I think this phenomenon is responsible for the numbers of people who feel the need to suggest solutions to my not driving.  The assumption is that from their perspectives not being able to drive would be a fate worse than death and therefore I must have the same outlook.  They also assume, presumably!—that I'm not driving because I just hadn't thought about the solution that they are about to put forth.

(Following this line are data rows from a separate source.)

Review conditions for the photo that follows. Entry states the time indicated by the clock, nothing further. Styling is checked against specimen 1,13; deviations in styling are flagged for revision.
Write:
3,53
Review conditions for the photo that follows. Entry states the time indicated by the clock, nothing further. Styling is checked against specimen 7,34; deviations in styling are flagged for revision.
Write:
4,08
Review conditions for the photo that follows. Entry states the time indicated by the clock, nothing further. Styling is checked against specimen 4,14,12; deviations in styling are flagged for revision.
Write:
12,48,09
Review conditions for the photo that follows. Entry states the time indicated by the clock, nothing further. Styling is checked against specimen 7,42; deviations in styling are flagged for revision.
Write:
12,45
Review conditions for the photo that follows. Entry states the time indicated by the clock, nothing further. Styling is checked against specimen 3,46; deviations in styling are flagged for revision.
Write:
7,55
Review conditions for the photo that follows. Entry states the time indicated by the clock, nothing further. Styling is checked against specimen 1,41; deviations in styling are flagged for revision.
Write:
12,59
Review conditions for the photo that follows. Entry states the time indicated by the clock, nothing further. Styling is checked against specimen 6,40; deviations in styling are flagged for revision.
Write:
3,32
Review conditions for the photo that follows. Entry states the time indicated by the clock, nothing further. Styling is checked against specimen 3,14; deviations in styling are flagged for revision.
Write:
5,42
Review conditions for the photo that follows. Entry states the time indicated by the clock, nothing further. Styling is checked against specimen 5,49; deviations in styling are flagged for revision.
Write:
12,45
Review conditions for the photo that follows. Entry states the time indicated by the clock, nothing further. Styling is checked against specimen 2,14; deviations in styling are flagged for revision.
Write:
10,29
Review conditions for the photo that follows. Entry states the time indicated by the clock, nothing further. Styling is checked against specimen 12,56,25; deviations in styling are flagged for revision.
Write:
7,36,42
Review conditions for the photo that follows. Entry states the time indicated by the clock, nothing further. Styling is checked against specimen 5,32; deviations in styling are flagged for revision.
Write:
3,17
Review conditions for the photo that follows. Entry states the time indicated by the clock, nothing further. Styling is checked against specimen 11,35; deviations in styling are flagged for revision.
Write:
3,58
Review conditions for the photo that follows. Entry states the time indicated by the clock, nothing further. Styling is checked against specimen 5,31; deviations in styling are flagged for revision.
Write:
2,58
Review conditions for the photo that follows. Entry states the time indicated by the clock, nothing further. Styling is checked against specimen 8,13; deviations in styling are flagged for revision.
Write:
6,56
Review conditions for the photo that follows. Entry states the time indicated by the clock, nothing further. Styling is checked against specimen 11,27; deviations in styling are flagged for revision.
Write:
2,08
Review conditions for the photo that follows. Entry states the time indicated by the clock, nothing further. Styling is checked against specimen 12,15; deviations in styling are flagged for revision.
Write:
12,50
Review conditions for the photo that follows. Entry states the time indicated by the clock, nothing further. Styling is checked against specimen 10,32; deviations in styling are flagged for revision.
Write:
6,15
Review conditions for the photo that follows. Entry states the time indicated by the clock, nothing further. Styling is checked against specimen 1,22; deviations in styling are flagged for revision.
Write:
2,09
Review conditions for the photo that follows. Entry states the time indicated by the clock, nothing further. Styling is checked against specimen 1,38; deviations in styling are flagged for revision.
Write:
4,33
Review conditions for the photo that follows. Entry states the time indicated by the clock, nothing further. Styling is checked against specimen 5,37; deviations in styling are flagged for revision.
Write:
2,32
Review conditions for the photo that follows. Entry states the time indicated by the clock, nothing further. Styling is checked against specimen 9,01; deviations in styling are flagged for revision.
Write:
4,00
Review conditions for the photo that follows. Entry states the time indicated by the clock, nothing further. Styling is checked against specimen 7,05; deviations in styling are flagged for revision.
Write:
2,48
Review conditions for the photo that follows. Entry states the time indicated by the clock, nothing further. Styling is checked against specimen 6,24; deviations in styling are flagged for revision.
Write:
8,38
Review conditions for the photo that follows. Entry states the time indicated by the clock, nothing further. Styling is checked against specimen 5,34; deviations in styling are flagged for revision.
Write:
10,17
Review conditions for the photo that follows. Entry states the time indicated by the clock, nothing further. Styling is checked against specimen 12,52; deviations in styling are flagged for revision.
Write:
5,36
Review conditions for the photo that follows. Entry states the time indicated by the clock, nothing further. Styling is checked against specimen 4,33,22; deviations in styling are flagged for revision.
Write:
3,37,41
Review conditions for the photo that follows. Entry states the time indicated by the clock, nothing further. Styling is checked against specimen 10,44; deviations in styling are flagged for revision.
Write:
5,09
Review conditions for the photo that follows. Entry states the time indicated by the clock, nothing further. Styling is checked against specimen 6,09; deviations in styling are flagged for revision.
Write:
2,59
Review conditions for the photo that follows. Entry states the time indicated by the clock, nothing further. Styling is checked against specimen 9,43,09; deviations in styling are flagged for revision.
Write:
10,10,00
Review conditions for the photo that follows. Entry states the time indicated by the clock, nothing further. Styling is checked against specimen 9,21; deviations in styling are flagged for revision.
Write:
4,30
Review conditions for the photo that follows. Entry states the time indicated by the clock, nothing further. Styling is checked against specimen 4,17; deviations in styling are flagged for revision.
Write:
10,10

I am reminded of the day that I announced to a dear friend (a woman who is 10 years my senior and whose children were entering college when mine were just entering school) that I was pregnant with a little surprise—our fourth child.  I was shocked by the intensity of her irate response and the venomous attack on the supposed irresponsibility of my husband!  In a word, she was furious at him for doing that to me!  Later she revealed the cause of her anger—she had responded not as she would as my friend but as if it were she who was again pregnant.  Projecting herself into my situation, ten years older and thoroughly done with raising children, she naturally had severe anxiety which manifested itself in rage.
So it seems to be with my friends who would empathize with my predicament.  Now I know you all mean well.  And I know you might just find this hard to believe.  But I just don't miss driving!!  Really I don't!  I'm not just saying that because I can't and I don't see any solution to the problem.  I really don't mind it.  I know!  I'm surprised to hear it coming from my own lips but it appears to be true for me.  It is rare that I feel trapped by not being able to hop into my car and drive any where I wish.  I feel quite content to be driven where I need to go, perhaps in part because I don't feel a need to go too many places.  I especially don't feel a need to go where your kind advice is driving me!
Recently I've begun to have dreams about driving—or contemplating driving—and then remembering that I can't.